R - Quem leu o romance Universo Baldio, sabe. No Primeiro Tempo, que tem como título República de Itaguaçu, Florianópolis é a referência, é o lugar onde encontrei a paz na época braba da ditadura. Aqui também conheci minha mulher, Ida, com quem estou casado desde 1972. Morar aqui foi uma decisão familiar em busca de mais tranqüilidade, o que não elimina uma vida com os nós freqüentes dos conflitos. Tenho conseguido um ambiente propício para desenvolver com mais intensidade a minha literatura. Mas, como tudo no Brasil, é um lugar que também dá trabalho e sobreviver apenas com o que sabemos fazer bem é um desafio pesado, especialmente quando nosso ofício é um dos menos cotados no país em que vivemos. Mas se o Primeiro Tempo é Floripa, o Segundo Tempo, que tem como título Papel de bala, é a viagem de São Paulo a Uruguaiana. Uma viagem que desemboca, claro, na praia de mar onde agora estou. Pois a praia é o refúgio de quem viajou pelo país em busca de encrenca e sobrevivência, naquela época em que nos foi negada a vida pública plena, mas que foi marcada pelo fogo da nossa determinação.

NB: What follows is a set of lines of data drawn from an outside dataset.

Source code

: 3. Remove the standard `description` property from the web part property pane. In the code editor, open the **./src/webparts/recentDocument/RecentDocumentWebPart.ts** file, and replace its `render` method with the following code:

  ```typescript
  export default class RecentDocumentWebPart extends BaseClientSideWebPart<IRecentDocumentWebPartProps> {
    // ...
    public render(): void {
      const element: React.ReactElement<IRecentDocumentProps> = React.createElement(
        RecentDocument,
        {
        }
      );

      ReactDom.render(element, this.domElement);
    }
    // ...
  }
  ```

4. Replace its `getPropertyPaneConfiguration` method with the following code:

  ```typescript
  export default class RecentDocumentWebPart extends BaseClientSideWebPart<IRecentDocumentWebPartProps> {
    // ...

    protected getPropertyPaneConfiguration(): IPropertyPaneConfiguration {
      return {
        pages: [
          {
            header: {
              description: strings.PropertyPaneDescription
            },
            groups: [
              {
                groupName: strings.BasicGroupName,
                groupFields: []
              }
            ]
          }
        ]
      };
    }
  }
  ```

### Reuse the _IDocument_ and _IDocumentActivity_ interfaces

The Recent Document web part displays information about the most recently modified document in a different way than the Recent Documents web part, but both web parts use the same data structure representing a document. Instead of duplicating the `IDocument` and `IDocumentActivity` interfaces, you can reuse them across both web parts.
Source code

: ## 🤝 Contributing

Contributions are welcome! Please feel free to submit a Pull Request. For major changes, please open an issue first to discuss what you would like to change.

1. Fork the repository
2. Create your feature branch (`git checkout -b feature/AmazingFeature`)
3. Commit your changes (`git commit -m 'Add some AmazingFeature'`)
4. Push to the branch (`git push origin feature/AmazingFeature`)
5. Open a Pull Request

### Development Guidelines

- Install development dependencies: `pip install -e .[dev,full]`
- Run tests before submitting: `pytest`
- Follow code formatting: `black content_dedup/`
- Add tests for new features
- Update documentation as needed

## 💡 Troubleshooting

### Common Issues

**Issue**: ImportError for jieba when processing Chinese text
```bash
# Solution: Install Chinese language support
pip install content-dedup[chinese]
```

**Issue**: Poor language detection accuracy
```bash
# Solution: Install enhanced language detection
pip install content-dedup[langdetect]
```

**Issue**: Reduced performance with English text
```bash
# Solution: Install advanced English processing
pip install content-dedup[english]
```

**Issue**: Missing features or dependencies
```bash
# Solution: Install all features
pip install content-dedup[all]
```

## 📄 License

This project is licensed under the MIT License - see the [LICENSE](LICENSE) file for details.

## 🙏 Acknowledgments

P - Fala de teus projetos, de tuas obras inéditas.

R - Tenho um livro pronto de poesias que pretendo lançar este ano. É meu livro poético mais longo, quase o dobro do que os outros e está dividido em três partes: Liberdade, que é a poesia abrindo caminhos num tempo de guerra; Terra, onde estão meus poemas ligados à natureza; e Paz, que é uma homenagem a Sergio Vieira de Mello, o brasileiro massacrado pela barbárie. Tenho dois projetos em andamento junto com Tabajara Ruas, um que está sendo finalizado e outro que está ainda no começo. Tenho um livro de ensaios sobre cinema, que já está no blog e no site, mas que vou reunir num volume. O Diário da Fonte é um maná de novos livros que serão publicados conforme as editoras se manifestarem e se sensibilizarem.

RETRORNO - 1. Luiz Cabral chega com seu blog totalmente literário, tanto que até a autoria é de uma personagem, Kioko. 2. Sonia Coutinho me envia seu romance Atire em Sofia, editado pela Rocco. Ela é Premio Jabuti de 1979 e editora da excelente revista literária Sidarta. Obrigado, Sonia, tenho leitura para os próximos dias. 3. Ricardo Peró Job está envolvido, junto com a escritora conterrânea Vera Ione Molina, com a criação de um caderno cultural em Uruguaiana. Dá-lhe, militância!